Oleh. HASAN BASRI, S.Pd. M.M
Pernyataan tegas dari Bapak Abdul Hamid, Kepala Cabang Dinas Pendidikan (Kacabdin) Wilayah Bireuen, yang menyerukan agar guru harus diproteksi dan didukung oleh semua pihak, termasuk orang tua/wali, adalah sebuah alarm penting dan seruan yang wajib kita sambut.
Ini bukan sekadar permintaan, melainkan penegasan akan pilar utama dalam membangun karakter dan kecerdasan anak bangsa. Pendidikan yang baik tidak akan pernah terwujud jika tangan para pendidik dibelenggu oleh rasa takut, ketidakpercayaan, atau kurangnya dukungan.
Guru: Ujung Tombak yang Perlu Dilindungi
Para guru adalah garda terdepan dalam dunia pendidikan.

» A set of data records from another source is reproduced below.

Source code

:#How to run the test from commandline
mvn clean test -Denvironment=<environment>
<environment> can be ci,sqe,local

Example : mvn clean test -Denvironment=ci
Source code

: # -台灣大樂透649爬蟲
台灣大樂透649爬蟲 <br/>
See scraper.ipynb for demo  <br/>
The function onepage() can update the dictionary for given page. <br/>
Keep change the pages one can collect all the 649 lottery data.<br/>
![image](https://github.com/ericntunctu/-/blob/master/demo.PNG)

Mereka bukan hanya penyampai materi pelajaran, tetapi juga pendidik karakter, motivator, dan konselor bagi anak-anak kita.
Di pundak merekalah beban membentuk generasi penerus diletakkan. Namun, di tengah kompleksitas tantangan zaman, peran mereka sering kali terhimpit.

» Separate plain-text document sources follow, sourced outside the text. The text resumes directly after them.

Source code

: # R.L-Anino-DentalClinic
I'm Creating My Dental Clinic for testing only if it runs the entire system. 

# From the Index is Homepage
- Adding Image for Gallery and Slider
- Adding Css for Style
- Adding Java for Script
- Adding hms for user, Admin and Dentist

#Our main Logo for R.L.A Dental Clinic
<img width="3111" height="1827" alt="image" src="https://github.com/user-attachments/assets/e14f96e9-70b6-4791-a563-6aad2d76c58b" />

Mulai dari tuntutan kurikulum, administrasi yang menumpuk, hingga menghadapi dinamika sosial dan perilaku siswa yang kian beragam.
Jika guru merasa tidak aman atau tidak didukung — baik dalam mengambil tindakan mendisiplinkan yang mendidik, maupun dalam menjalankan metode pengajaran yang inovatif — maka sentuhan pendidikan yang sesungguhnya akan pudar.
Proteksi dari institusi pendidikan, pemerintah daerah, dan terutama orang tua, adalah energi vital yang memungkinkan guru untuk mengajar dengan hati, bukan dengan rasa cemas.
Sentuhan Pendidikan yang Sejati: Bukan Hanya Transfer Ilmu
Lantas, jika sentuhan pendidikan yang dimaksudkan adalah upaya mendidik yang terhalang, sentuhan apa yang seharusnya diberikan guru kepada siswa? Jawabannya terletak pada esensi pengajaran itu sendiri:
Sentuhan Hati dan Empati: Guru harus mampu menyentuh hati siswa. Ini adalah kemampuan untuk memahami latar belakang, tantangan, dan potensi unik setiap anak.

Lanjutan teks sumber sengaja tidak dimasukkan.